A curve is defined by $x=t+(1/t)$ and $y=t^2+(1/(t^2))$ for $ t≠0.$

Question

A curve is defined by $x=t+(1/t)$ and $ y=t^2+(1/(t^2))$ for $t≠0. $

a) Find the cartesian equation of the curve. b) By considering discriminant, or otherwise, find values of k for which x=k has solutions, where k is constant. c) Sketch the curve, showing any domain restrictions implied by the above parts.
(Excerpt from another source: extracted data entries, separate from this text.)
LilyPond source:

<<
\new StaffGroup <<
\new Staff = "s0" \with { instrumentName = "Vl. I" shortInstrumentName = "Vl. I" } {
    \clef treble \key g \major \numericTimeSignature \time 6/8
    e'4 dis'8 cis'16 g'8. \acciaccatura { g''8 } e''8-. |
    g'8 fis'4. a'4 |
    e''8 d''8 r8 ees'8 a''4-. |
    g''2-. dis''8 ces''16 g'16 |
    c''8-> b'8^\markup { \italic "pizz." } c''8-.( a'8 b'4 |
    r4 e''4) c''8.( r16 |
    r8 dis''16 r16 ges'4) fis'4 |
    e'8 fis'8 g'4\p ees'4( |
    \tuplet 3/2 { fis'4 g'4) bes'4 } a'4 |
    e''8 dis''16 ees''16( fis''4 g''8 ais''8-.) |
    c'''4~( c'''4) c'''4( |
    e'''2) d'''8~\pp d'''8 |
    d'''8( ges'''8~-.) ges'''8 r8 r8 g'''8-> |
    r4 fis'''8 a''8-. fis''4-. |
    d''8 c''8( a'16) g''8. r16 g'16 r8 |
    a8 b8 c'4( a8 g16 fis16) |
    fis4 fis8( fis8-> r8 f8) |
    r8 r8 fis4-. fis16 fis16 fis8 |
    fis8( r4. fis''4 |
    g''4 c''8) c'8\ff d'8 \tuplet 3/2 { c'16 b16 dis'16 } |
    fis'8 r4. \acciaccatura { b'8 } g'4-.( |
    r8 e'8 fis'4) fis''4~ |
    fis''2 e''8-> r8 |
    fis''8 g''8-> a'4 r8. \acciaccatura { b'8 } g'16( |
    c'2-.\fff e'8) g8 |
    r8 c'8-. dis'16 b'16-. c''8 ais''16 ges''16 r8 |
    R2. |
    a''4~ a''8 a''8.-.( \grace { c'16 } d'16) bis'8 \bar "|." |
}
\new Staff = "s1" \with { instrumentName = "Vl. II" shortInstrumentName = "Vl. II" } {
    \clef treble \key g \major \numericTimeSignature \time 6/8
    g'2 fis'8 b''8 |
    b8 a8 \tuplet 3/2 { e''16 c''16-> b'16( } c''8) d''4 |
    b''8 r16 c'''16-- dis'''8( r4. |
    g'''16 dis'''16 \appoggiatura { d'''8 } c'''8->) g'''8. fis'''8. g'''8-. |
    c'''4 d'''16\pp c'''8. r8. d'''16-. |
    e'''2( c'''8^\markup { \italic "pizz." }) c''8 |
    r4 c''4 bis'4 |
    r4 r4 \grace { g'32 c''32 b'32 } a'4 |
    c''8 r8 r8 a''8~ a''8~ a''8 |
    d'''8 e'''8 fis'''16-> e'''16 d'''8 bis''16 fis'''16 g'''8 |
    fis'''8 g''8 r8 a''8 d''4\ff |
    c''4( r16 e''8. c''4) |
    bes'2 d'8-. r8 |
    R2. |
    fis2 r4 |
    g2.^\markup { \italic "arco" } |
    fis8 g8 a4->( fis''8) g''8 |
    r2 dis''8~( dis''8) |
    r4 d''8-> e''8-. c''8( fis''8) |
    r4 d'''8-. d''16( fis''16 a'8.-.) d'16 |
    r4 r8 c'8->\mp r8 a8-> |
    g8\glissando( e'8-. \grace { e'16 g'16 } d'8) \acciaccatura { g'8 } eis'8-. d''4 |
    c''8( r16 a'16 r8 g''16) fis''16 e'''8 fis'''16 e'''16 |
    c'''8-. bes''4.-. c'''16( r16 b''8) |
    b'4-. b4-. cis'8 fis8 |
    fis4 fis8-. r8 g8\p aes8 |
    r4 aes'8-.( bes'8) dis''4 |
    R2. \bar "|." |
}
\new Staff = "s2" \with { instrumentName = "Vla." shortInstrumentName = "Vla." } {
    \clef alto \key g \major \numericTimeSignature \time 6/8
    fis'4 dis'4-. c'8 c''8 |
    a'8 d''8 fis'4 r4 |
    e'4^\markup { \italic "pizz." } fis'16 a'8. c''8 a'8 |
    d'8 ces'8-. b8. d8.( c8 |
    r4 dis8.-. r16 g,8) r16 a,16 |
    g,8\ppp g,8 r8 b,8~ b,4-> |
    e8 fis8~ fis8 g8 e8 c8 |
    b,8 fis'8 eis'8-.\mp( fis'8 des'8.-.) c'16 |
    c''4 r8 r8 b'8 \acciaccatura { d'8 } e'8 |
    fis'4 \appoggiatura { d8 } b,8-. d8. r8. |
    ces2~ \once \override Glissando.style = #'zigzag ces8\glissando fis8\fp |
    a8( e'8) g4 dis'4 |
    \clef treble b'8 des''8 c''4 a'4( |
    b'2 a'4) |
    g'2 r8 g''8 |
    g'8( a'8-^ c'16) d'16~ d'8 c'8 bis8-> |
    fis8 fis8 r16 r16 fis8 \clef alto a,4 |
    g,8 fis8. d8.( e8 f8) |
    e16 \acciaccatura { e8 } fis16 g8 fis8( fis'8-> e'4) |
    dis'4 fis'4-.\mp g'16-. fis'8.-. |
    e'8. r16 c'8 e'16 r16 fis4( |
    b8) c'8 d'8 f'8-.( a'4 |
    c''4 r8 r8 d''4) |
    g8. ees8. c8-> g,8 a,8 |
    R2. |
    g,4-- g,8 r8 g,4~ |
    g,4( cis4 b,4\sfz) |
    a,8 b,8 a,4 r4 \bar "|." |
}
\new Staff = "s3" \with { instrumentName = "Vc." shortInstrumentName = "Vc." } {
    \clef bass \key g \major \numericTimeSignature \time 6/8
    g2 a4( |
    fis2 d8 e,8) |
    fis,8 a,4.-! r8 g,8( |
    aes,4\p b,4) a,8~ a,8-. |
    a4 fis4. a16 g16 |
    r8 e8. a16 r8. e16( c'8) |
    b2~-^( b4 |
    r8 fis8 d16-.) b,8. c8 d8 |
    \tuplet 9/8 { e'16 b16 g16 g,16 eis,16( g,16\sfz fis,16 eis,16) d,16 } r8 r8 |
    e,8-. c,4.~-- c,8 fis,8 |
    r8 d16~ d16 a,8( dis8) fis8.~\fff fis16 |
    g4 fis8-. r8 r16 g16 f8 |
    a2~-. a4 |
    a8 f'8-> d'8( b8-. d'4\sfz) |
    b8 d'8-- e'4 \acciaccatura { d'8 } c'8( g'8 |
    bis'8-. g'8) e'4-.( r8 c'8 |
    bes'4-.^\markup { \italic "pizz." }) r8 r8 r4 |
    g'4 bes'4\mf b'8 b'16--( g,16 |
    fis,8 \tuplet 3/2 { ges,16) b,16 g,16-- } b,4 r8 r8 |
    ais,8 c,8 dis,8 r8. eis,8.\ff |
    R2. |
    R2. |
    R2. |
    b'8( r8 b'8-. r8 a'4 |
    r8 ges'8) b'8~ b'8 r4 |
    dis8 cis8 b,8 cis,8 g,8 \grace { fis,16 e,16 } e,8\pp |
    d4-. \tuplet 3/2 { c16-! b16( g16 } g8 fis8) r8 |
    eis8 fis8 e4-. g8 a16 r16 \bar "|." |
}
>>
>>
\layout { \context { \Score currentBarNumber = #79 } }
I have figured out part a i.e y=x^2-2 but I don't know how to do part b which is also required to do part c. Any help would be appreciated :) Thank you!

Answer 1

$x^2=y-2$ is the parabola with vertex (0,2). Domain restriction is $y\geq 2.$ Can you draw it?

Answer 2

OP is right yje equation of the curve is a parabola $x^2=y-2$, this is vertical upward parabola with vertex at $(0,2)$. Comparing it with $X^2=4AY$, its ;ength of latus rectum is 1$(=4A)$ unit. Focus is given by $Y=A \implies y=2+1/4, x=0, F=(0,9/4)$. yocan noe plot it .

Answer 3

Setting $x$ equal to $k$ you get $k = t + \dfrac{1}{t}$, which if you multiply through by $t$ gives

$$ k t = t^2 +1$$

which is a quadratic equation in $t$. Do you know about the quadratic formula, and how it involves the discriminant, and what the sign of the discriminant tells you about whether or not the quadratic equation has (real) roots? If you put that equation in standard quadratic form you should be able write a formula for the discriminant that involves $k$, which will tell you which values of $k$ will let you find a corresponding value of $t$.

Answer 4

Well can you please be clear whether '$\ x=k$ has solutions' or '$\ x=k$ is solution'? Because if '$\ x=k$ has solutions' is what you actually meant then it doesn't make any sense, as $\ x=k$ is a straight line perpendicular to the $\ x$-axis and passing through $\ (k,0)$. However I proceed assuming that you want a solution of the given curve.
So as you correctly find out the cartesian form of the given parametric equation which is $\ y=x^2-2$, we move to find out the solutions of this curve, i.e the points where this curve meets the $\ x$-axis.
Now $\ y=0\implies x^2-2=0\implies x=\pm \sqrt{2}$. So the required values are $\ k=\pm\sqrt{2}$
You can see the graph of this function which is a parabola here. The parabola has its vertex at $\ (0,-2)$, latus rectum is $\ 1$ and focus is at $\ (0,-\frac{7}{4})$.